▶ DATA PROVIDED
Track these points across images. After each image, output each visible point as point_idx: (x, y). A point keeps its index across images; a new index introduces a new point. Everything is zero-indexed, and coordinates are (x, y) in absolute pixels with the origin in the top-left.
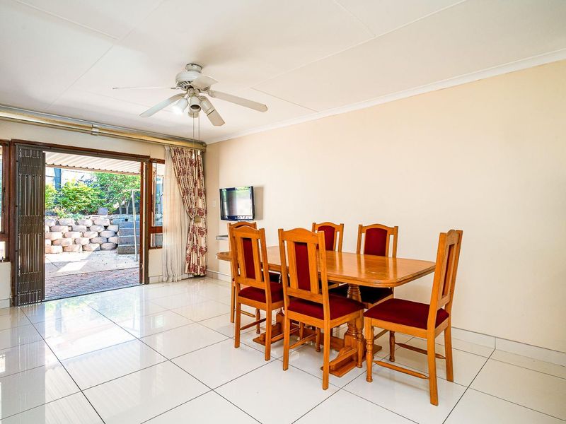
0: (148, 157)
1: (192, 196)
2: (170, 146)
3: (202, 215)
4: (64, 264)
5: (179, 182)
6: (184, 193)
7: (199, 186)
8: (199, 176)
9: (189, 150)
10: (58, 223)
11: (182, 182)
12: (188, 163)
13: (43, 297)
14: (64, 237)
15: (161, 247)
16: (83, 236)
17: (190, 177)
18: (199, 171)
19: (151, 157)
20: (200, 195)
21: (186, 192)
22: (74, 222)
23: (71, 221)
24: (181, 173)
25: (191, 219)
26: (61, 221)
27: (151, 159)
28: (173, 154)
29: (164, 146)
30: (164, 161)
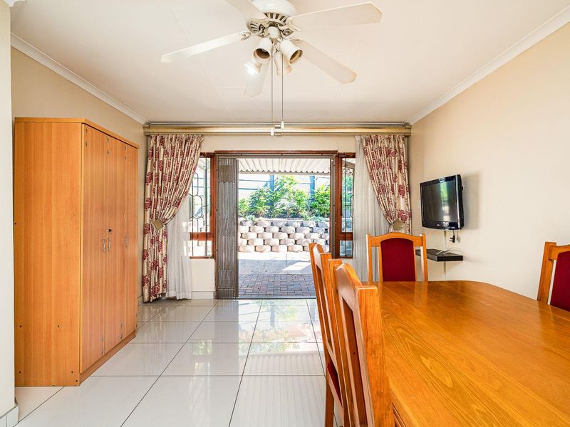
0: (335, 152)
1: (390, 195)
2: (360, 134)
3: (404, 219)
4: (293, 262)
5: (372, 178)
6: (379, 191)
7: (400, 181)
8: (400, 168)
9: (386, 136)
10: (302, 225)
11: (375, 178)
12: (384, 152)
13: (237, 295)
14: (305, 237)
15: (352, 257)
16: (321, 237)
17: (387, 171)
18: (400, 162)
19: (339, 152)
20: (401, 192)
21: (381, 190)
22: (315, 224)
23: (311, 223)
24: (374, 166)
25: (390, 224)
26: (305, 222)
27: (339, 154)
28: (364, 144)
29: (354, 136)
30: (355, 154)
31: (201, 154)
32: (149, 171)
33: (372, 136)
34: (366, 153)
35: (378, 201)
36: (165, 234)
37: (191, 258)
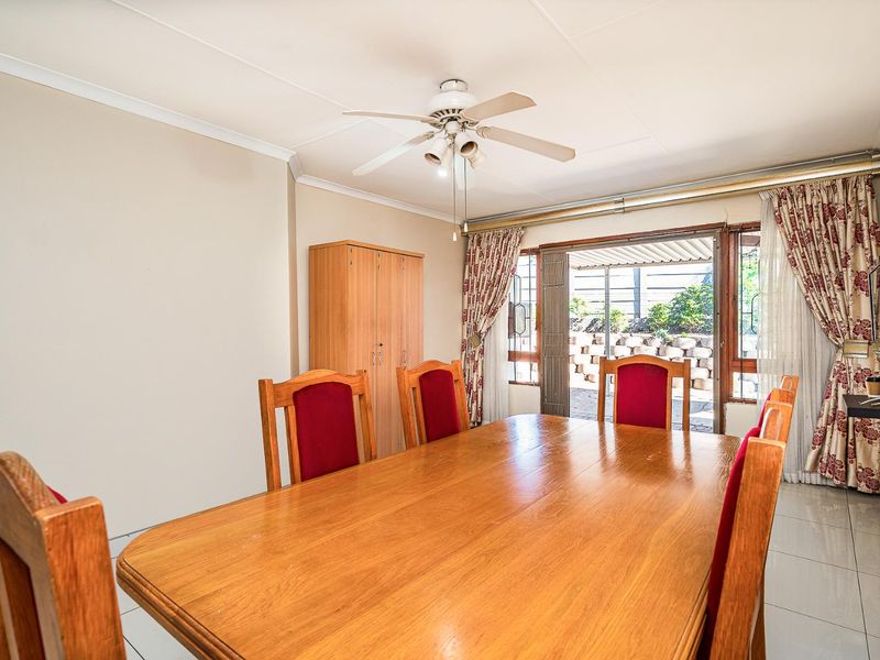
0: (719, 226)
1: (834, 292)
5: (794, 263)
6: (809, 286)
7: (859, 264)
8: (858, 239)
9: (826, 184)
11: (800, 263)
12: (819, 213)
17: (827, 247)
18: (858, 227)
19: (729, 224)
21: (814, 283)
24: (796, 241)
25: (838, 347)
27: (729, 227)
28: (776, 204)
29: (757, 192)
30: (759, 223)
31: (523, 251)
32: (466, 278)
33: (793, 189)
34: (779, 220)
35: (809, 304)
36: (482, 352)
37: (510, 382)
...
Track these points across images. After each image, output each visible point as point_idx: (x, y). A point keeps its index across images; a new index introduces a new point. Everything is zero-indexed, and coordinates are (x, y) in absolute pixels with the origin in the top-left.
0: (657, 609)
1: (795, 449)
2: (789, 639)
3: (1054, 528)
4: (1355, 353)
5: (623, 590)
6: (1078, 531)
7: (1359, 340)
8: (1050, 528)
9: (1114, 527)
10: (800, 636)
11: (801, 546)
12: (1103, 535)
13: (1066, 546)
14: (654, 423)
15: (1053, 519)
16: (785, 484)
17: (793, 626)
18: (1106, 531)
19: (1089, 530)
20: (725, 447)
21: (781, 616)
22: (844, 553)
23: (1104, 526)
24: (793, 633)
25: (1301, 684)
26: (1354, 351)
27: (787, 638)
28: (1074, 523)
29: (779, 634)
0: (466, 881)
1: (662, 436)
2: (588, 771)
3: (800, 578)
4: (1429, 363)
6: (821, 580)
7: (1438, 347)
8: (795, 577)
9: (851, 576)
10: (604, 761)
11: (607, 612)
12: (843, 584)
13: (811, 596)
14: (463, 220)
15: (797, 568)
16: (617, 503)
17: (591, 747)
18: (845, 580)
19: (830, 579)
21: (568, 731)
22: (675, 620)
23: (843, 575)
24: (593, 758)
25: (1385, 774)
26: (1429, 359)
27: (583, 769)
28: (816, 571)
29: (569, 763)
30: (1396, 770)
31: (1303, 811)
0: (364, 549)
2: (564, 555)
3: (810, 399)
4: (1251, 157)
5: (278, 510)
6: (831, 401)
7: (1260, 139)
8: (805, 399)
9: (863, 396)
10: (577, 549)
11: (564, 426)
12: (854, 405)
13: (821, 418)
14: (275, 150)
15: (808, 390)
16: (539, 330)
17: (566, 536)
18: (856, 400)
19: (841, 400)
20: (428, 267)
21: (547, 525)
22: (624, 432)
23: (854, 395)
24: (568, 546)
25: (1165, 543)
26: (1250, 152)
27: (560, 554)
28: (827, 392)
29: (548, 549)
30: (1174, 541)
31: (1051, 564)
* * *
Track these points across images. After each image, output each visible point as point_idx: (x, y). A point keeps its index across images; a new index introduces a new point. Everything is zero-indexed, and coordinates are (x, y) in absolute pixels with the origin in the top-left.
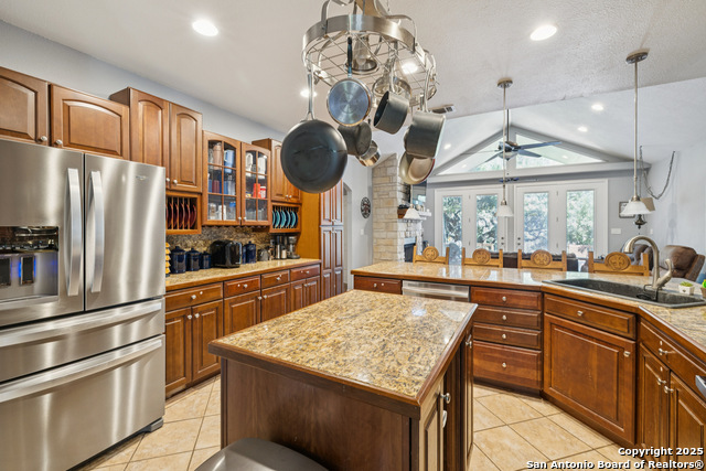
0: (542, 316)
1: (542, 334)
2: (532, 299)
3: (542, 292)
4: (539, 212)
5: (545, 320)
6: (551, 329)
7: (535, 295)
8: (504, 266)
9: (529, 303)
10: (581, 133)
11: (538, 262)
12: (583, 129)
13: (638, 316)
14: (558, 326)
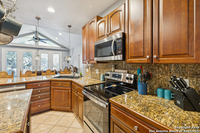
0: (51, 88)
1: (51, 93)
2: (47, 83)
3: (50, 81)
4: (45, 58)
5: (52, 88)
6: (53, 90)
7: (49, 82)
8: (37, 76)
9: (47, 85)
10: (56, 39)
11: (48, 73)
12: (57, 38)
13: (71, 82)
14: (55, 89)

▶ TASK REQUIREMENTS
Copy the listing above exactly, but only from the line with "23: (71, 221)" through the line with "36: (165, 234)", including those two lines and excluding any picture.

▶ RESULT OF THE TASK
23: (71, 221)
24: (181, 173)
25: (191, 219)
26: (61, 221)
27: (151, 159)
28: (173, 154)
29: (164, 146)
30: (164, 161)
0: (335, 152)
1: (390, 195)
2: (360, 134)
3: (404, 219)
4: (293, 262)
5: (372, 178)
6: (379, 191)
7: (400, 181)
8: (400, 168)
9: (386, 136)
10: (302, 225)
11: (375, 178)
12: (384, 152)
13: (237, 295)
14: (305, 237)
15: (352, 257)
16: (321, 237)
17: (387, 171)
18: (400, 162)
19: (339, 152)
20: (401, 192)
21: (381, 190)
22: (315, 224)
23: (311, 223)
24: (374, 166)
25: (390, 224)
26: (305, 222)
27: (339, 154)
28: (364, 144)
29: (354, 136)
30: (355, 154)
31: (201, 154)
32: (149, 171)
33: (372, 136)
34: (366, 153)
35: (378, 201)
36: (165, 234)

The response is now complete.